▸ **Exercise details**
Edit the lines below so that every "Look at this image" becomes "Examine this scan", and keep everything else the same.

▸ **Information provided**
•••

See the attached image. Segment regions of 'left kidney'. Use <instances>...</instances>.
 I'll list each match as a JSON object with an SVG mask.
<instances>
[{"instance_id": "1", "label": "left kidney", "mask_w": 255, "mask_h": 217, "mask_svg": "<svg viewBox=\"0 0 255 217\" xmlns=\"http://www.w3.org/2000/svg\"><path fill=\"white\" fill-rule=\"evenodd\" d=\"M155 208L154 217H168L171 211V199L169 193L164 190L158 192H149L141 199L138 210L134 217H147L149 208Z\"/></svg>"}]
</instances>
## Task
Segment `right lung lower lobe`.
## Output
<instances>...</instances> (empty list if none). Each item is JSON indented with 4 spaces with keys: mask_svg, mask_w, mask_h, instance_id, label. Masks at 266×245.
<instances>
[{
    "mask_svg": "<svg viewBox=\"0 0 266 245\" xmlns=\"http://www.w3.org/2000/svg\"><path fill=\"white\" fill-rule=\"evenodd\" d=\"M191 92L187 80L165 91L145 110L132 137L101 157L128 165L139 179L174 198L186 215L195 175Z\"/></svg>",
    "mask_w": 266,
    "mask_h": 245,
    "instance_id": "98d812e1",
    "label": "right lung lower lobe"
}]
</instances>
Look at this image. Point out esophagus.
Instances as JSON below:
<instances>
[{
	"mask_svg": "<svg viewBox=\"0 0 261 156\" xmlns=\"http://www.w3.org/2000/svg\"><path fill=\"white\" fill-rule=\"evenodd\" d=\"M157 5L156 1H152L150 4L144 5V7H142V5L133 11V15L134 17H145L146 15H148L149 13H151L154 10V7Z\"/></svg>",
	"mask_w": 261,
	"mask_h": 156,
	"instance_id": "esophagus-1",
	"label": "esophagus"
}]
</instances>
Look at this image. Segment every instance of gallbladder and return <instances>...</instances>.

•••

▸ **Written answer**
See the attached image. Segment regions of 'left kidney'. Use <instances>...</instances>.
 I'll list each match as a JSON object with an SVG mask.
<instances>
[{"instance_id": "1", "label": "left kidney", "mask_w": 255, "mask_h": 217, "mask_svg": "<svg viewBox=\"0 0 255 217\" xmlns=\"http://www.w3.org/2000/svg\"><path fill=\"white\" fill-rule=\"evenodd\" d=\"M155 208L154 217H168L171 211V199L169 193L164 190L158 192H149L141 199L138 210L134 217H147L149 208Z\"/></svg>"}]
</instances>
## Task
Segment `right lung lower lobe`.
## Output
<instances>...</instances> (empty list if none). Each item is JSON indented with 4 spaces with keys: mask_svg, mask_w, mask_h, instance_id, label. Masks at 266×245.
<instances>
[{
    "mask_svg": "<svg viewBox=\"0 0 266 245\" xmlns=\"http://www.w3.org/2000/svg\"><path fill=\"white\" fill-rule=\"evenodd\" d=\"M191 92L187 80L165 91L145 110L132 137L101 157L128 165L139 179L174 198L186 215L195 175Z\"/></svg>",
    "mask_w": 266,
    "mask_h": 245,
    "instance_id": "98d812e1",
    "label": "right lung lower lobe"
}]
</instances>
Examine this scan. Point out esophagus.
Instances as JSON below:
<instances>
[{
	"mask_svg": "<svg viewBox=\"0 0 261 156\" xmlns=\"http://www.w3.org/2000/svg\"><path fill=\"white\" fill-rule=\"evenodd\" d=\"M157 5L156 1H152L150 4L144 5V7H142V5L133 11V15L134 17H145L146 15H148L149 13H151L154 10V7Z\"/></svg>",
	"mask_w": 261,
	"mask_h": 156,
	"instance_id": "esophagus-1",
	"label": "esophagus"
}]
</instances>
Examine this scan. Segment every instance of gallbladder and return <instances>...</instances>.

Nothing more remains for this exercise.